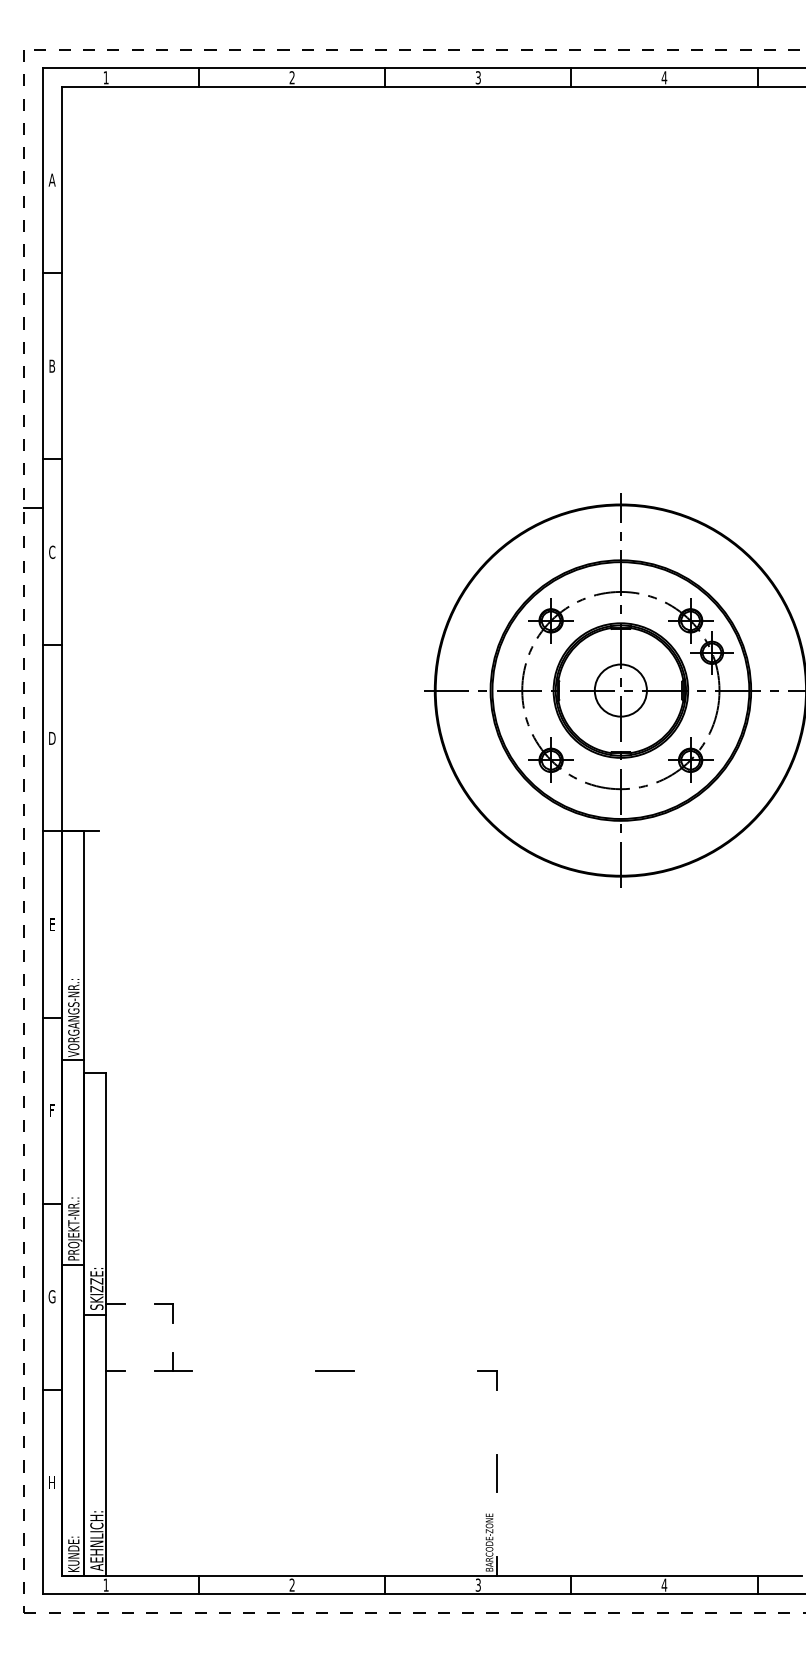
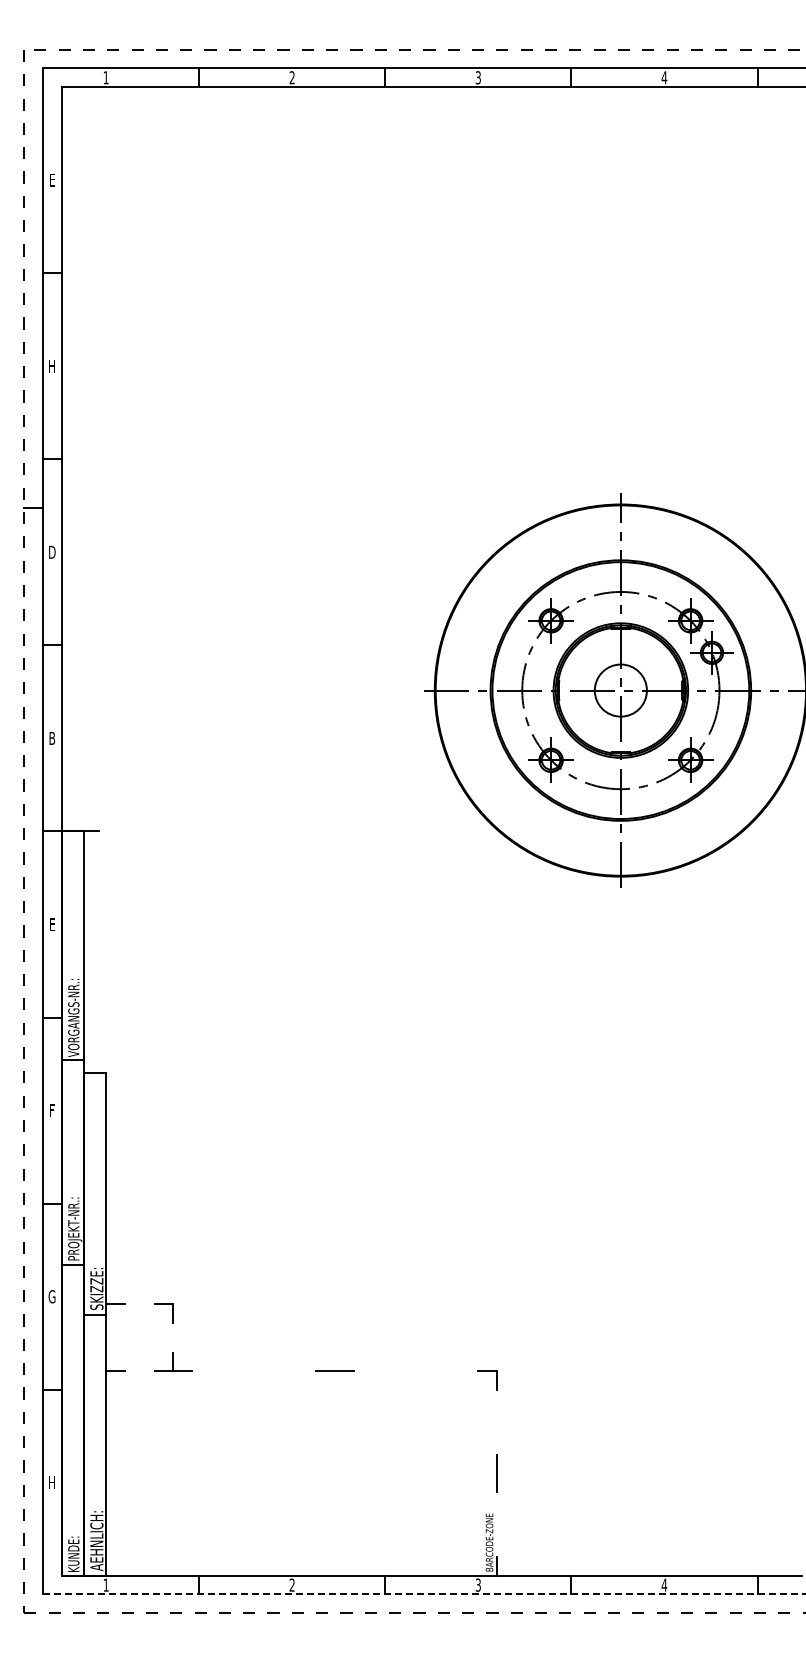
text at (51, 179): A -> E
text at (52, 365): B -> H
text at (52, 551): C -> D
text at (52, 738): D -> B
line at (424, 1594): solid -> dashed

#### [Aim of the task]
Rewrite the items above with every instance of "text at" replaced by "label at" and nothing else changed, and leave the pictures out of your answer.

#### [Solution to this exercise]
label at (51, 179): A -> E
label at (52, 365): B -> H
label at (52, 551): C -> D
label at (52, 738): D -> B
line at (424, 1594): solid -> dashed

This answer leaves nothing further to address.